Pamela McClintock of THR:
Screen Gems and Lakeshore's Underworld: Awakening -- the fourth outing in the Kate Beckinsale vampire-werewolf franchise -- should win the weekend at the domestic box office with a gross in the low to mid $20 million range, buoyed by the extra upcharge for 3D and IMAX runs.
The last film in the horror-action franchise, Underworld: Rise of the Lycons, debuted to $20.7 million in January 2009, a franchise low. The original Underworld opened to $21.8 mllion, followed by $26.9 million for Underworld: Evolution.
Awakening, co-produced by Screen Gems and Lakeshore Entertainment for $70 million, also opens in a number of overseas markets this weekend.
Tracking for the George Lucas-produced Red Tails, about the famous Tuskegee Airmen in World War II, suggests it will open in the $8 million to $10 million range or higher. Fox is distributing the film.

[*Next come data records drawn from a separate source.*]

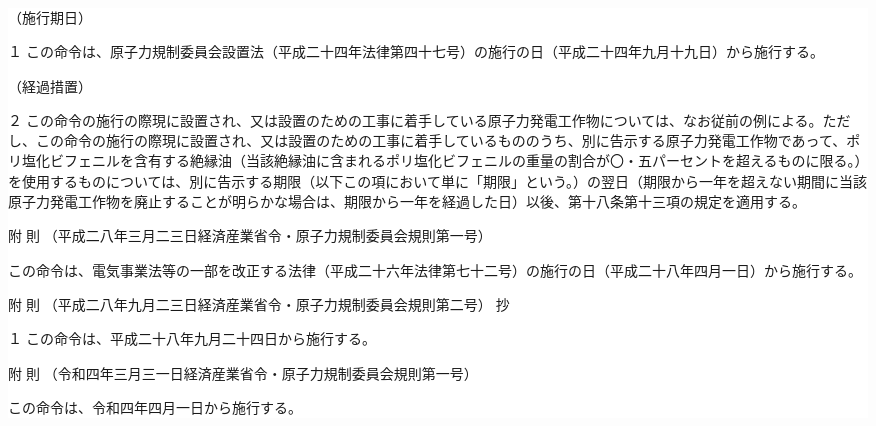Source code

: （施行期日）

１ この命令は、原子力規制委員会設置法（平成二十四年法律第四十七号）の施行の日（平成二十四年九月十九日）から施行する。

（経過措置）

２ この命令の施行の際現に設置され、又は設置のための工事に着手している原子力発電工作物については、なお従前の例による。ただし、この命令の施行の際現に設置され、又は設置のための工事に着手しているもののうち、別に告示する原子力発電工作物であって、ポリ塩化ビフェニルを含有する絶縁油（当該絶縁油に含まれるポリ塩化ビフェニルの重量の割合が〇・五パーセントを超えるものに限る。）を使用するものについては、別に告示する期限（以下この項において単に「期限」という。）の翌日（期限から一年を超えない期間に当該原子力発電工作物を廃止することが明らかな場合は、期限から一年を経過した日）以後、第十八条第十三項の規定を適用する。

附 則 （平成二八年三月二三日経済産業省令・原子力規制委員会規則第一号）

この命令は、電気事業法等の一部を改正する法律（平成二十六年法律第七十二号）の施行の日（平成二十八年四月一日）から施行する。

附 則 （平成二八年九月二三日経済産業省令・原子力規制委員会規則第二号） 抄

１ この命令は、平成二十八年九月二十四日から施行する。

附 則 （令和四年三月三一日経済産業省令・原子力規制委員会規則第一号）

この命令は、令和四年四月一日から施行する。

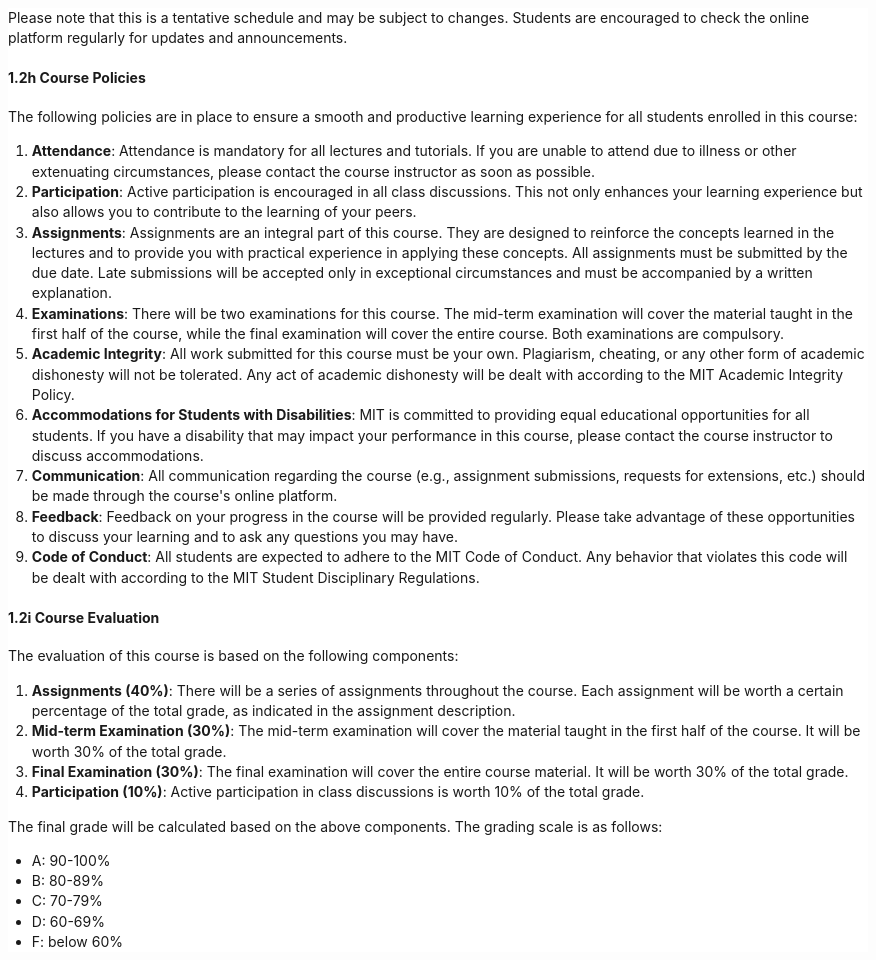 Please note that this is a tentative schedule and may be subject to changes. Students are encouraged to check the online platform regularly for updates and announcements.

#### 1.2h Course Policies

The following policies are in place to ensure a smooth and productive learning experience for all students enrolled in this course:

1. **Attendance**: Attendance is mandatory for all lectures and tutorials. If you are unable to attend due to illness or other extenuating circumstances, please contact the course instructor as soon as possible.
2. **Participation**: Active participation is encouraged in all class discussions. This not only enhances your learning experience but also allows you to contribute to the learning of your peers.
3. **Assignments**: Assignments are an integral part of this course. They are designed to reinforce the concepts learned in the lectures and to provide you with practical experience in applying these concepts. All assignments must be submitted by the due date. Late submissions will be accepted only in exceptional circumstances and must be accompanied by a written explanation.
4. **Examinations**: There will be two examinations for this course. The mid-term examination will cover the material taught in the first half of the course, while the final examination will cover the entire course. Both examinations are compulsory.
5. **Academic Integrity**: All work submitted for this course must be your own. Plagiarism, cheating, or any other form of academic dishonesty will not be tolerated. Any act of academic dishonesty will be dealt with according to the MIT Academic Integrity Policy.
6. **Accommodations for Students with Disabilities**: MIT is committed to providing equal educational opportunities for all students. If you have a disability that may impact your performance in this course, please contact the course instructor to discuss accommodations.
7. **Communication**: All communication regarding the course (e.g., assignment submissions, requests for extensions, etc.) should be made through the course's online platform.
8. **Feedback**: Feedback on your progress in the course will be provided regularly. Please take advantage of these opportunities to discuss your learning and to ask any questions you may have.
9. **Code of Conduct**: All students are expected to adhere to the MIT Code of Conduct. Any behavior that violates this code will be dealt with according to the MIT Student Disciplinary Regulations.

#### 1.2i Course Evaluation

The evaluation of this course is based on the following components:

1. **Assignments (40%)**: There will be a series of assignments throughout the course. Each assignment will be worth a certain percentage of the total grade, as indicated in the assignment description.
2. **Mid-term Examination (30%)**: The mid-term examination will cover the material taught in the first half of the course. It will be worth 30% of the total grade.
3. **Final Examination (30%)**: The final examination will cover the entire course material. It will be worth 30% of the total grade.
4. **Participation (10%)**: Active participation in class discussions is worth 10% of the total grade.

The final grade will be calculated based on the above components. The grading scale is as follows:

- A: 90-100%
- B: 80-89%
- C: 70-79%
- D: 60-69%
- F: below 60%
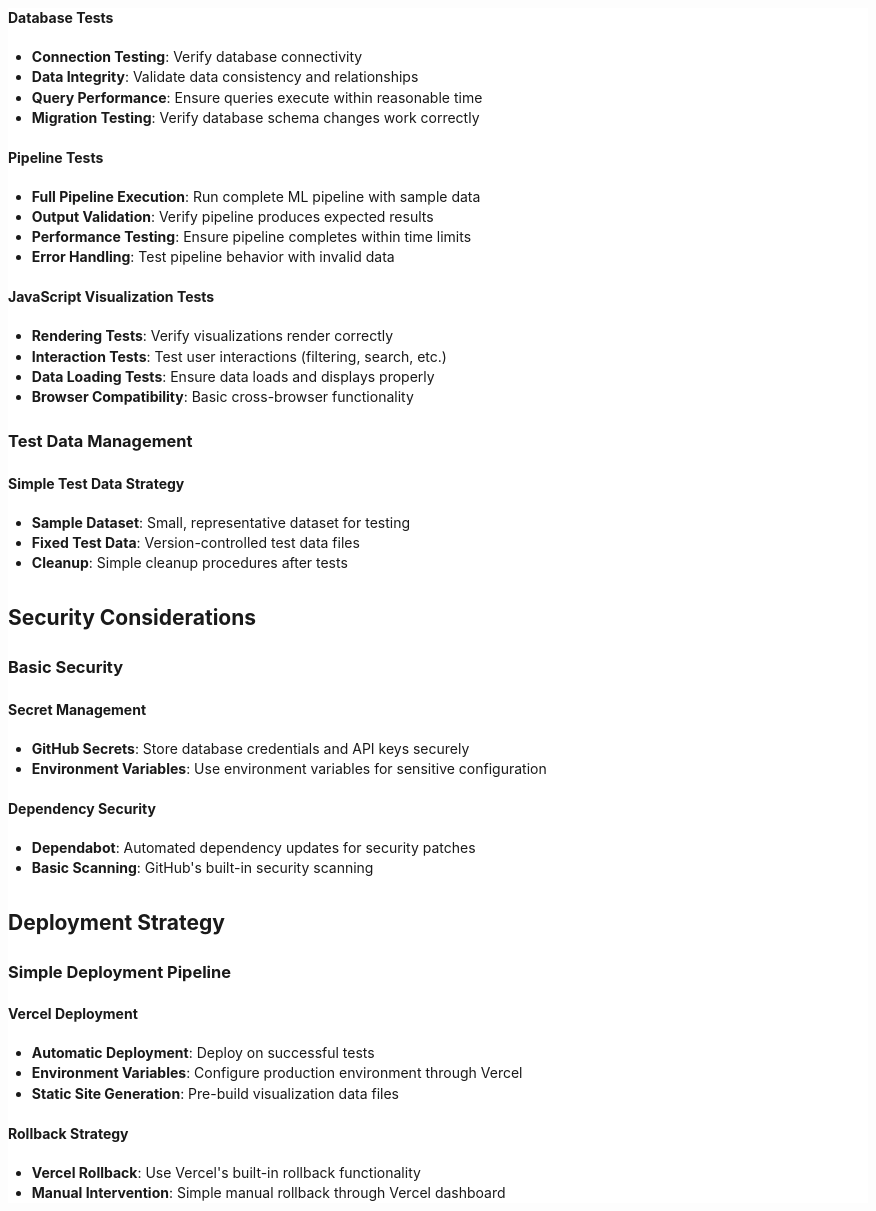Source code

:#### Database Tests
- **Connection Testing**: Verify database connectivity
- **Data Integrity**: Validate data consistency and relationships
- **Query Performance**: Ensure queries execute within reasonable time
- **Migration Testing**: Verify database schema changes work correctly

#### Pipeline Tests
- **Full Pipeline Execution**: Run complete ML pipeline with sample data
- **Output Validation**: Verify pipeline produces expected results
- **Performance Testing**: Ensure pipeline completes within time limits
- **Error Handling**: Test pipeline behavior with invalid data

#### JavaScript Visualization Tests
- **Rendering Tests**: Verify visualizations render correctly
- **Interaction Tests**: Test user interactions (filtering, search, etc.)
- **Data Loading Tests**: Ensure data loads and displays properly
- **Browser Compatibility**: Basic cross-browser functionality

### Test Data Management

#### Simple Test Data Strategy
- **Sample Dataset**: Small, representative dataset for testing
- **Fixed Test Data**: Version-controlled test data files
- **Cleanup**: Simple cleanup procedures after tests

## Security Considerations

### Basic Security

#### Secret Management
- **GitHub Secrets**: Store database credentials and API keys securely
- **Environment Variables**: Use environment variables for sensitive configuration

#### Dependency Security
- **Dependabot**: Automated dependency updates for security patches
- **Basic Scanning**: GitHub's built-in security scanning

## Deployment Strategy

### Simple Deployment Pipeline

#### Vercel Deployment
- **Automatic Deployment**: Deploy on successful tests
- **Environment Variables**: Configure production environment through Vercel
- **Static Site Generation**: Pre-build visualization data files

#### Rollback Strategy
- **Vercel Rollback**: Use Vercel's built-in rollback functionality
- **Manual Intervention**: Simple manual rollback through Vercel dashboard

Lucas spent 20 years pursuing the project, and recently revealed he couldn't get any studio to finance it because of an all-black cast. He finally decided to put up the money himself, and spent $58 million on the production budget and another $35 in distribution costs. Lucas produced with Rick McCallum.
The cast of Red Tails includes Cuba Gooding Jr. and Terrence Howard. Recently, the producers and cast were invited to the White House for a special screening of the film, along with director Anthony Hemingway.
Fox, also the distributor of Lucas' Star Wars movies, believes that Red Tails will have especially good word of mouth, and that it will appeal of males of all ethnicities.
Steven Soderbergh's upscale R-rated action pic Haywire also opens this weekend. The Relativity Media movie, headlining Gina Carano as a female covert operative, is expected to open in the $8 million to $10 million range as well. The movie, also starring Ewan McGregor, Michael Fassbender, Chaning Tatum and Michael Douglas, cost a modest $23 million to make, with Relativity covering some of the budget through foreign presales.
Haywire opens in a handful of foreign territories this weekend, including Russia and the U.K. Alliance is distributing the movie in Canada.
A number of specialty releases make major expansions this weekend in advance of Oscar nominations on Jan. 24, including Stephen Daldry's awards hopeful Extremely Loud & Incredibly Close, which has only been playing in six theaters since opening on Dec. 25, grossing roughly $662,000. As of Friday, the film will be playing in 2,630 theaters and is expected to gross north of $12 million.
The Weinstein Co.'s awards frontrunner The Artist, which scored a number of key Golden Globe wins, including best picture for a musical or comedy, adds 446 theaters, bringing its total location count to 662. The black-and-white silent film has grossed $9.6 million to date.
Also at the specialty box office, Wrekin Hill Entertainment opens Zhang Yimou's Chinese-language film The Flowers of War in 30 theaters, many of them in Chinese-American markets. The historical epic, starring Christian Bale, has grossed nearly $100 million in China and is on course to become the top grossing Chinese title of all time.